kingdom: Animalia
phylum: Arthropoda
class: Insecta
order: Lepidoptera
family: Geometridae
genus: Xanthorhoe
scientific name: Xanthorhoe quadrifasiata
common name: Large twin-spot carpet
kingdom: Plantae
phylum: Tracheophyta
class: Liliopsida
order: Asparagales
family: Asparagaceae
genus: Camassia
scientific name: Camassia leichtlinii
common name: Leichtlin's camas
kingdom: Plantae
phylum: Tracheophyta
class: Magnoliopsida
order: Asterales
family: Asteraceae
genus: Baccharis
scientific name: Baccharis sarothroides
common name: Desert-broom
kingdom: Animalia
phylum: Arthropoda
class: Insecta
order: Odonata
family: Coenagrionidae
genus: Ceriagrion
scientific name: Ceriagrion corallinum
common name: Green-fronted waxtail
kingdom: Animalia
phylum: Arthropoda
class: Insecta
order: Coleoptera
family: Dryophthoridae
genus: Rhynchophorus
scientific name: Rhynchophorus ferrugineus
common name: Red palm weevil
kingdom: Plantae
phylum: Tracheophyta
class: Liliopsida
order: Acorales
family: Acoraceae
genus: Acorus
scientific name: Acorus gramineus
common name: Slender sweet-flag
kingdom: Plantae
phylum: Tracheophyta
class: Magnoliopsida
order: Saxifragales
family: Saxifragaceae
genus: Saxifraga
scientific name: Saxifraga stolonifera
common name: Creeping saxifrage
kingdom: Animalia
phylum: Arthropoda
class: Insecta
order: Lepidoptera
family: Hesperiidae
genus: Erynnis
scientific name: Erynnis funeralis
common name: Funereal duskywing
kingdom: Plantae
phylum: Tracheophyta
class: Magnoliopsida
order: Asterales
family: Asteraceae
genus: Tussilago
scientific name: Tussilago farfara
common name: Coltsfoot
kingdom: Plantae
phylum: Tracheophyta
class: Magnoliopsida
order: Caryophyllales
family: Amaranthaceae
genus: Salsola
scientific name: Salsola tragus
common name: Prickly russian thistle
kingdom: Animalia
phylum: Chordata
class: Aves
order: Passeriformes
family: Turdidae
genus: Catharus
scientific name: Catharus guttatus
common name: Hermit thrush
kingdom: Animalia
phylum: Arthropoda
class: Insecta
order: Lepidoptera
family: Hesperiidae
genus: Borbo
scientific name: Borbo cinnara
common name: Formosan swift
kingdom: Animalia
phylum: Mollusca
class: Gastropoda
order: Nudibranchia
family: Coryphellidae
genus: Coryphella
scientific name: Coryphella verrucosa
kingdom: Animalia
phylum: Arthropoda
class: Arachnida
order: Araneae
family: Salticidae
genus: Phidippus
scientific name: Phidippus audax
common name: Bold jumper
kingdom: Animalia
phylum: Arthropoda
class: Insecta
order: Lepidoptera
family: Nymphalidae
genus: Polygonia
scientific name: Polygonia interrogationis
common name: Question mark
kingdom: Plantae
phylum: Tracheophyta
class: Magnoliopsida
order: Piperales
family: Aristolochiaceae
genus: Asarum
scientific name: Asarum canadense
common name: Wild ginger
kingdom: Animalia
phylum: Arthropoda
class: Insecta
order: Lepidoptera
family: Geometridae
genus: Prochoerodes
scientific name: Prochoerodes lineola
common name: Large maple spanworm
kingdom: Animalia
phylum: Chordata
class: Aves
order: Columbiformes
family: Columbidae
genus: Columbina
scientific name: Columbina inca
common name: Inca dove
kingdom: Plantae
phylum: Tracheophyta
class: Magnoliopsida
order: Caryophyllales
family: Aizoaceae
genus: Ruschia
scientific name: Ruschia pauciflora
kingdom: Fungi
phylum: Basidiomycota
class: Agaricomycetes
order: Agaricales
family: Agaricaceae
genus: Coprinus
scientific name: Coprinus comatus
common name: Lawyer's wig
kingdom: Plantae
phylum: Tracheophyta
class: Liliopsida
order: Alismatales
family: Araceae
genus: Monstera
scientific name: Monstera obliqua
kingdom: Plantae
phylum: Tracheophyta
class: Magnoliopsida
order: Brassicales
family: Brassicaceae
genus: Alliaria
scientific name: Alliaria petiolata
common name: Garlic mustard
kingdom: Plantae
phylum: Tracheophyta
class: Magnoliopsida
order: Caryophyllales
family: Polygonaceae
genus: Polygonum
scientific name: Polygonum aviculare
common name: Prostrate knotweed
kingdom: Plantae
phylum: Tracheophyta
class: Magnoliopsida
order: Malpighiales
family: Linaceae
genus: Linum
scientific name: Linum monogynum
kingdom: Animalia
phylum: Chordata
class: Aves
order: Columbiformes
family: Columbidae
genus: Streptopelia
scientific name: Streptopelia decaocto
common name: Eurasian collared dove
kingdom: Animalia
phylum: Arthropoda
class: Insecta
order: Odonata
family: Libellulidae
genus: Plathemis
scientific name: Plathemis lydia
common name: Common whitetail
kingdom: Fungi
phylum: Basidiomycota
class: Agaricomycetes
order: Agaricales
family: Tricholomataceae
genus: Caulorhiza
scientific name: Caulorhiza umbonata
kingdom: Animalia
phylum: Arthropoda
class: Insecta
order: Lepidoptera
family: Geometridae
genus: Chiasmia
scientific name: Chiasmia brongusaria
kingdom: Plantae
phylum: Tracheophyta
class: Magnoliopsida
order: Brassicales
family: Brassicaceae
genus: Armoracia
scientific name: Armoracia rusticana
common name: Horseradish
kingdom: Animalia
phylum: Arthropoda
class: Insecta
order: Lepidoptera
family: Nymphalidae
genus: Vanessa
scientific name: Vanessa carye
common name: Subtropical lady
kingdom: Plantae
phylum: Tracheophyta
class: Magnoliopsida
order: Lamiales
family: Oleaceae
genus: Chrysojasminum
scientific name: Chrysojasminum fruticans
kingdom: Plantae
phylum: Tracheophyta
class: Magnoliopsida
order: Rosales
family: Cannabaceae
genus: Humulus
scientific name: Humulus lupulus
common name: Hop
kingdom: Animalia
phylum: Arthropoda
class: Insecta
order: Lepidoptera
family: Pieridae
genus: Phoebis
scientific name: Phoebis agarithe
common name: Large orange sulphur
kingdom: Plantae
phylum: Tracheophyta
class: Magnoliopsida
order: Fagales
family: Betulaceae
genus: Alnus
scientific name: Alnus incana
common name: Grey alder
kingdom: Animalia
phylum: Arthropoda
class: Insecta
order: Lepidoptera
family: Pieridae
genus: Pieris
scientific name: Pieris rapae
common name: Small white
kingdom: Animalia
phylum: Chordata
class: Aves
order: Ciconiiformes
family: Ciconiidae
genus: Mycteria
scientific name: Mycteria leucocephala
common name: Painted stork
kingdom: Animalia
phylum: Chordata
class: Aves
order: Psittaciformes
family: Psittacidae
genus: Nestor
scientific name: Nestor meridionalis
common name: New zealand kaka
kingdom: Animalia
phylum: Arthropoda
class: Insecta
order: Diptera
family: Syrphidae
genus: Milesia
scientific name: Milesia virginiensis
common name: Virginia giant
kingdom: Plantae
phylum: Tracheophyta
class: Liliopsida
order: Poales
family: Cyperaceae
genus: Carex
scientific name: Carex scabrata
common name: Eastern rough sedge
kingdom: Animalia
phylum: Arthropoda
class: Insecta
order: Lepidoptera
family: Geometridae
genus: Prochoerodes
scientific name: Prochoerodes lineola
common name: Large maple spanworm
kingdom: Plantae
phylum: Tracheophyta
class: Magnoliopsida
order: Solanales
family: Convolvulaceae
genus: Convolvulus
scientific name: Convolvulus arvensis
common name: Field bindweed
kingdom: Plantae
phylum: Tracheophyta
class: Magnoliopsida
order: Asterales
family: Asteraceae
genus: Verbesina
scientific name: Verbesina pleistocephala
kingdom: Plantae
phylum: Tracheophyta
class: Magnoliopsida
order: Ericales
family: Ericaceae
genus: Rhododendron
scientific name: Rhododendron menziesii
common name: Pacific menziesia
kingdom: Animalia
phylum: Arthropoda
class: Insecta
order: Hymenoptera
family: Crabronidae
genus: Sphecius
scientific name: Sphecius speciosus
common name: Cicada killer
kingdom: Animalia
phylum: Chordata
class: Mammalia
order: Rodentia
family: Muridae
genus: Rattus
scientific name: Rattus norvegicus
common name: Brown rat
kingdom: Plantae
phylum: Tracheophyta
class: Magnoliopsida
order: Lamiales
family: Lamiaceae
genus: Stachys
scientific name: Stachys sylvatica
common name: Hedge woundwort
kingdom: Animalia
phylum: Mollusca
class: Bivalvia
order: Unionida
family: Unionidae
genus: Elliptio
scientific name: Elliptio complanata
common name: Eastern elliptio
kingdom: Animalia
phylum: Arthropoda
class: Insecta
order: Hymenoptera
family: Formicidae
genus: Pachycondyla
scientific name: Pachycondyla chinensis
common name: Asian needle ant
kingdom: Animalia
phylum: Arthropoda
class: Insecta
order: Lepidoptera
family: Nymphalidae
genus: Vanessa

───

#### [TASK DIRECTIONS]
Copy the lines of the records exactly, starting at the line that contains "class: Gastropoda" and ending at the line that contains "scientific name: Polygonia interrogationis", both included.

#### [FINAL ANSWER]
class: Gastropoda
order: Nudibranchia
family: Coryphellidae
genus: Coryphella
scientific name: Coryphella verrucosa
kingdom: Animalia
phylum: Arthropoda
class: Arachnida
order: Araneae
family: Salticidae
genus: Phidippus
scientific name: Phidippus audax
common name: Bold jumper
kingdom: Animalia
phylum: Arthropoda
class: Insecta
order: Lepidoptera
family: Nymphalidae
genus: Polygonia
scientific name: Polygonia interrogationis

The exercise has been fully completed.